▶ _Filas proporcionadas_:
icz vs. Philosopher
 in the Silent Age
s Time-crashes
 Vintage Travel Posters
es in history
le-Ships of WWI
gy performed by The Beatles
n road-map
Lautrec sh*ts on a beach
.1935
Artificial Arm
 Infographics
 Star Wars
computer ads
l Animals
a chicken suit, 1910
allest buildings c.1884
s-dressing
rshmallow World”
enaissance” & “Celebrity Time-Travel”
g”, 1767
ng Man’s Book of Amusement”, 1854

...

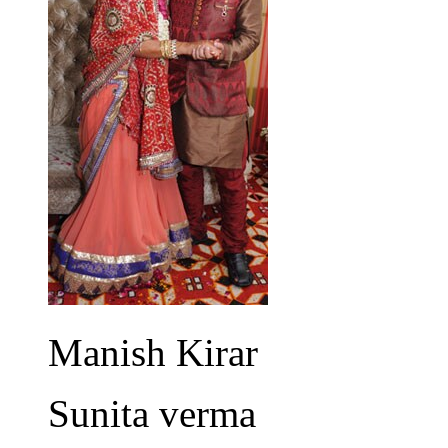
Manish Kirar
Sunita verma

▶ _Tarea_:
Edita las filas que van desde la que contiene "icz vs. Philosopher" hasta la que contiene "ng Man’s Book", ambas incluidas, sustituyendo "chicken suit" por "rabbit suit" sin alterar nada más.

▶ _Respuesta_:
icz vs. Philosopher
 in the Silent Age
s Time-crashes
 Vintage Travel Posters
es in history
le-Ships of WWI
gy performed by The Beatles
n road-map
Lautrec sh*ts on a beach
.1935
Artificial Arm
 Infographics
 Star Wars
computer ads
l Animals
a rabbit suit, 1910
allest buildings c.1884
s-dressing
rshmallow World”
enaissance” & “Celebrity Time-Travel”
g”, 1767
ng Man’s Book of Amusement”, 1854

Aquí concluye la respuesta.